Lots of people who already have children adopt a child and I've never heard of them being asked to keep the child's new siblings away from them until they settle in. It's nonsense.
The fact that the social worker even implied this indicates to me that she is rather inexperienced. That and her apparent dismissal of domestic abuse. I would be suprised if her senior and the panel take it so lightly.
So please try not to worry too much right now, it's far too soon to say that it's definitely going ahead.
I also want to say that you TOTALLY did the right thing in disclosing what has happened with your ex. What SS do with it is up to them. But at least if things go wrong later, you won't feel that you are responsible in any way .
What a totally stressful situation for you. I agree with others that you have totally done the right thing by talking to the SW and raising your concerns. The ball is now in their court.
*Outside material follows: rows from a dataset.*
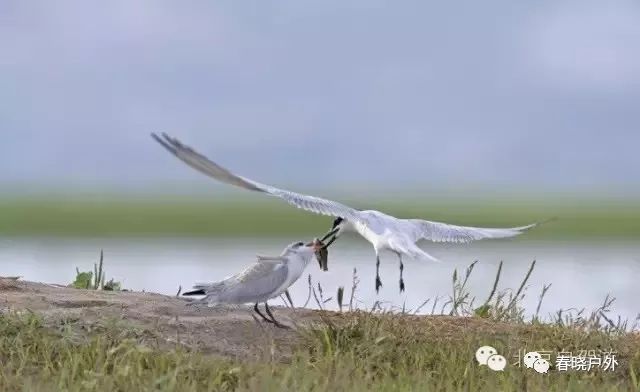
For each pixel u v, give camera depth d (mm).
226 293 13594
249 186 11375
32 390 11398
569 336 14555
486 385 12547
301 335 13953
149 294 15477
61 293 15062
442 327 14719
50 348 12828
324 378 12195
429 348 13656
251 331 14062
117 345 13133
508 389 12320
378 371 13055
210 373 12219
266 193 11562
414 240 14016
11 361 12453
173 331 13828
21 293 14844
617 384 12789
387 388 12008
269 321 14266
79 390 11586
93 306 14453
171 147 10742
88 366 12352
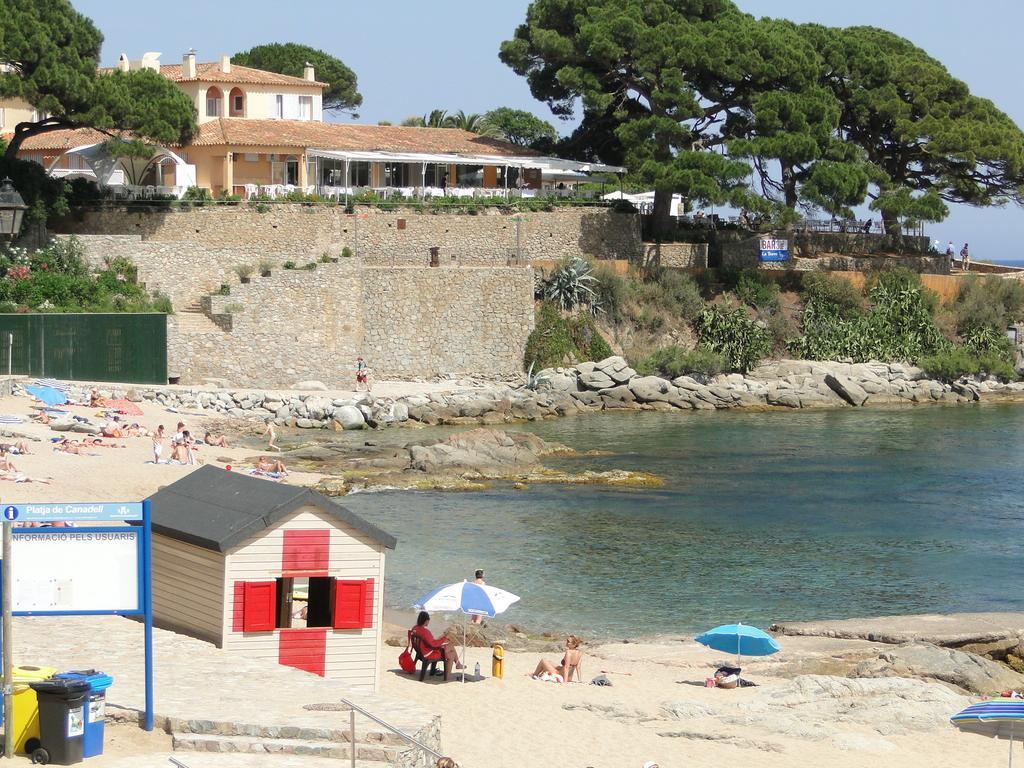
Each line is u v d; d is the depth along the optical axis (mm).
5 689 19484
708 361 102438
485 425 86812
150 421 73000
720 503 62125
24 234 87188
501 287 101750
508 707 29953
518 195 112500
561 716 29391
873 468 72750
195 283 91875
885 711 30344
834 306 112750
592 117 123312
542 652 37531
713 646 35000
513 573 47875
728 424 90375
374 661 27172
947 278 117875
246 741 20750
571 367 102125
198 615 26766
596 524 56688
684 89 109562
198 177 106938
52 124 90188
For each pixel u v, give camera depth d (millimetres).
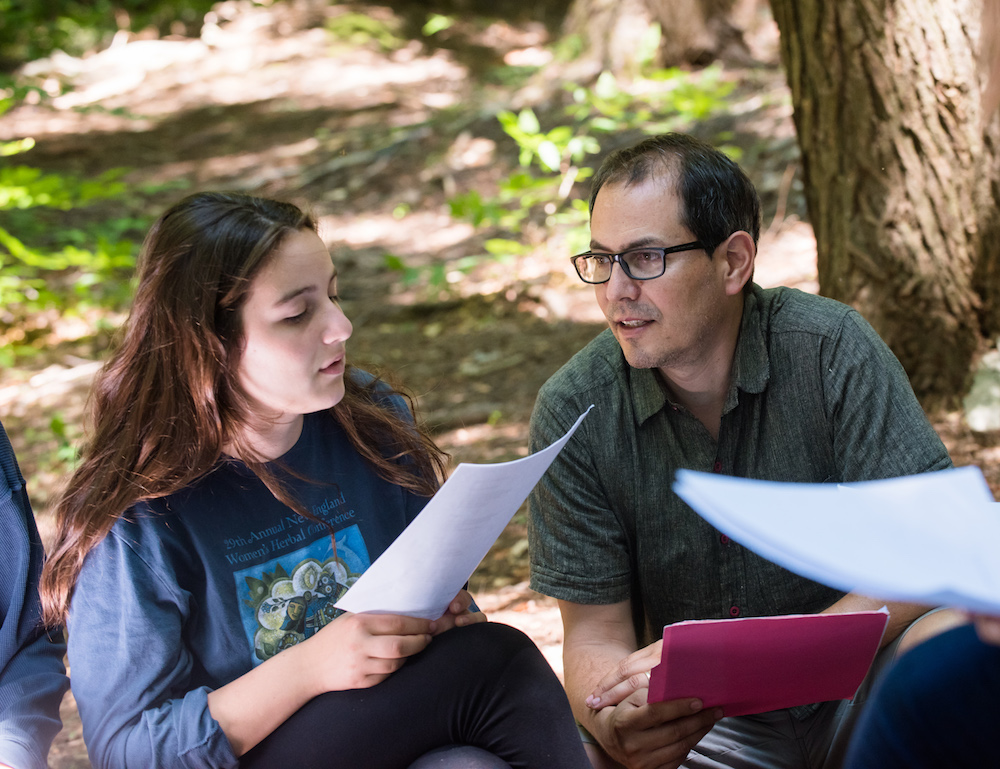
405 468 2002
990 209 3328
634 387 2076
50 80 13086
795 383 2031
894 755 1113
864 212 3484
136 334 1749
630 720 1793
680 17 8258
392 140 8836
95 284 6770
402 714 1675
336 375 1780
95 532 1688
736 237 1957
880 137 3377
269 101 11523
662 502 2080
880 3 3244
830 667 1696
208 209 1722
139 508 1714
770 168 6148
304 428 1913
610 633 2102
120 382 1764
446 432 4547
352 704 1672
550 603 3150
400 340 5711
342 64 12414
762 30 8492
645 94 7797
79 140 10781
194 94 12188
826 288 3682
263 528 1811
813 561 956
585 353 2172
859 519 1033
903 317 3520
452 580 1678
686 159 1930
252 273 1678
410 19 13977
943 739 1088
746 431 2061
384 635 1668
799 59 3453
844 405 2002
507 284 6062
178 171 9555
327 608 1851
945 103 3291
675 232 1908
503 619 3088
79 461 1808
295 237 1727
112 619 1691
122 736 1641
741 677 1686
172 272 1702
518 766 1695
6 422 5090
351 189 8219
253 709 1654
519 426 4438
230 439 1773
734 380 2020
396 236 7281
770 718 2061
Sorry it has brought up some old emotions and feelings, I hope you are able to put this behind you.
Thank you for the responses. I was feeling a little self indulgent and wallowing a bit last night. I've got busy today and its helped me to regain perspective. Writing it down here, even in an indulgent, way helps get it off my chest. I don't want to be that boring person who always has drama in their life so people smile at and avoid.
You are all right about the importance of having the meeting. It was important to express my version of life then. Its now in their domain to deal as they see fit. I do feel comfortable with all I discussed and my own conduct generally through this. I'm happy that the social worker led the discussions and raised the questions that led to her reading his email.
Maybe digging it all up will slowly make me stronger and processing it will enable me to put it behind me. Life is infinitely better now.
Thank you for reading/ listening to me waffling on.
I don't think You are being self indulgent at all. It's very difficult to talk about these painful things, especially in the circumstances.
You were left to bring up a baby and a SN 4 yo on your own. One day a fortnight isn't a major contribution to co parenting. I'm not sure that someone who has been such a poor parent to the kids he has already is an ideal adoptive parent. But SS will have to make up their own minds on this.
No wonder your mother is bloody annoyed.